### ZITIERTE PASSAGE:
·····

Stätten Berliner Mauergeschichte

Wilhelmsruh - Reichstag (14 km)

 

Heute möchte Christa uns begleiten. Berlin kennt sie wie ihre Westentasche, aber einige Stellen im Norden sind selbst ihr unbekannt. Warm soll es heute werden, über 20°C, und wir merken es auch direkt, als wir vor die Tür treten. Die Luft hat etwas wie Samt und Seide - aber nur solange wir in der Sonne Richtung U-Bahnhof gehen und kein Wind aufkommt. 


In den U- und S-Bahnen Richtung Norden ist es wesentlich leerer als gestern Morgen. Wir sind eine Viertelstunde später dran, der Berufsverkehr ist durch. An der Station Wilhelmsruh steigen wir aus, hier endete ja unsere gestrige Etappe. So wie schon gestern der Mauerweg gegen Ende an einem Bahndamm entlang führte, so setzt sich dies heute erstmal eine zeitlang fort. Der Bahndamm bildete eben damals die Grenze zwischen West- und Ost-Berlin. Die Mauer zog sich an ihm entlang, mit ihr der Todesstreifen. 

Was uns auffällt: Entlang des Weges liegen Unmengen an Müll. Aufgeplatzte blaue Säcke verbreiten ihren Unrat mit jedem stärkeren Windzug, Plastik in jeder Erscheinungsform verteilt sich zwischen den Büschen und alte, teilweise zerrissene Sperrmüllsessel stehen unter Straßenbrücken oder Zugunterführungen und faulen vor sich hin, vielleicht nur noch eine warme Heimstatt für Mäuse oder Ratten. Für einige Kilometer bewegen wir uns eben nicht durch ein Vorzeigeviertel der Hauptstadt, aber Wege oder Straßen parallel zu Bahndämmen sind nie ein Aushängeschild einer Stadt. Erst hinter dem Bahnhof Wollankstraße, wo wir den Dunstkreis des Bahndamms verlassen, wird es netter. Dazu passt auch, dass wir auf ein kleines Straßencafé stoßen, an dem wir draußen in der Morgensonne die erste Rast einlegen.

·····

### DATEN:
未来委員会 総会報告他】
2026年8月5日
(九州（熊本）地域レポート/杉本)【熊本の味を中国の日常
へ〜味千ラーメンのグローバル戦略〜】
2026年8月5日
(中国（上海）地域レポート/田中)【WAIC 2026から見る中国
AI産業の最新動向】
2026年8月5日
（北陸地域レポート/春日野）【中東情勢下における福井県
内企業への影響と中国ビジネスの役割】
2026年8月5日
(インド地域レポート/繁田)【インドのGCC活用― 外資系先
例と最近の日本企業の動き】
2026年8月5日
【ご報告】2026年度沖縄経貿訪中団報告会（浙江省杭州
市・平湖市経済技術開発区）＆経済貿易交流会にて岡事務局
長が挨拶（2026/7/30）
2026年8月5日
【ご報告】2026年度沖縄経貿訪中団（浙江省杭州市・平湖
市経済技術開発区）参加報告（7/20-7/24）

·····

### ZU ERLEDIGENDE AUFGABEN:
1. Schreib bitte die Zeilen der Datensätze vom Anfang bis einschließlich der Zeile mit „市・平湖市経済技術開発区）＆経済貿易交流会にて岡事務局“ unverändert ab.
2. Führe den Bericht über die Wanderung entlang der Berliner Mauer nach seinem letzten Satz weiter.

### ERGEBNISSE JE AUFGABE:
1.
未来委員会 総会報告他】
2026年8月5日
(九州（熊本）地域レポート/杉本)【熊本の味を中国の日常
へ〜味千ラーメンのグローバル戦略〜】
2026年8月5日
(中国（上海）地域レポート/田中)【WAIC 2026から見る中国
AI産業の最新動向】
2026年8月5日
（北陸地域レポート/春日野）【中東情勢下における福井県
内企業への影響と中国ビジネスの役割】
2026年8月5日
(インド地域レポート/繁田)【インドのGCC活用― 外資系先
例と最近の日本企業の動き】
2026年8月5日
【ご報告】2026年度沖縄経貿訪中団報告会（浙江省杭州
市・平湖市経済技術開発区）＆経済貿易交流会にて岡事務局

2.
Danach bestimmen Kirschbäume unseren Weg. Sei es in den winzigen Vorgärten ansprechender Wohnviertel Pankows, sei es als eine von einer japanischen Initiative gespendeten Kirschbaumallee, die dort gepflanzt wurde, wo einst die Mauer stand oder als Baumreihe zwischen Kopfsteinpflasterstraßen und Bürgersteigen im Randbereich des Bezirks Prenzlauer Berg. Wo damals das Grau der Mauer und ihrer angrenzenden Häuserblocks das Bild dominierten, blühen jetzt, im April, diese Kirschbäume in ihrer ganzen Pracht.

Bald taucht vor uns der eiserne Bogen der Bösebrücke auf mit seiner darunter sich befindlichen S-Bahn-Station. Vielen mag dieser Brückenname vielleicht nicht viel sagen. Aber die Straße, die dort hinüberführt, hat einen besonderen Namen in der jüngeren deutschen Geschichte. Es ist die Bornholmer Straße und auf der Brücke befand sich zu Mauerzeiten die "Grenzübergangsstelle Bornholmer Straße ". Am 9. November 1989 wurde dieser Übergang zwischen Ost- und West-Berlin weltbekannt. Die nördlichste - von insgesamt sieben - "Grenzübergangsstellen für West-Berliner und Bundesbürger" war der erste Grenzübergang, der für alle Besucher aus dem Ostteil der Stadt geöffnet wurde. Nachdem Herr Schabowski nach einer "kleinen" Kommunikationspanne am Abend eine neue Reiseregelung verkündete, wollten Leute aus Pankow und Prenzlauer Berg sofort Gebrauch davon machen und West-Berlin einen Kurzbesuch abstatten. Nachdem die ersten DDR-Bürger ohne Ausreisepapiere die Grenze hier um 21.20 Uhr passierten, öffnete der Grenzkommandant Harald Jäger den Schlagbaum mit den Worten: "Wir fluten jetzt". Mit Sekt und Jubelstürmen wurden 20.000 DDR-Bürger von ihren "Brüdern und Schwestern" im Westteil der Stadt begrüßt. Es war der Moment des Mauerfalls und das Ende der DDR. Ich habe diese Szenen damals im Fernsehen live miterlebt und war, das gebe ich gerne zu, Mitglied einer kollektiven Begeisterung und Rührung, die ich so bei mir zu der damaligen Zeit gar nicht für möglich gehalten hätte.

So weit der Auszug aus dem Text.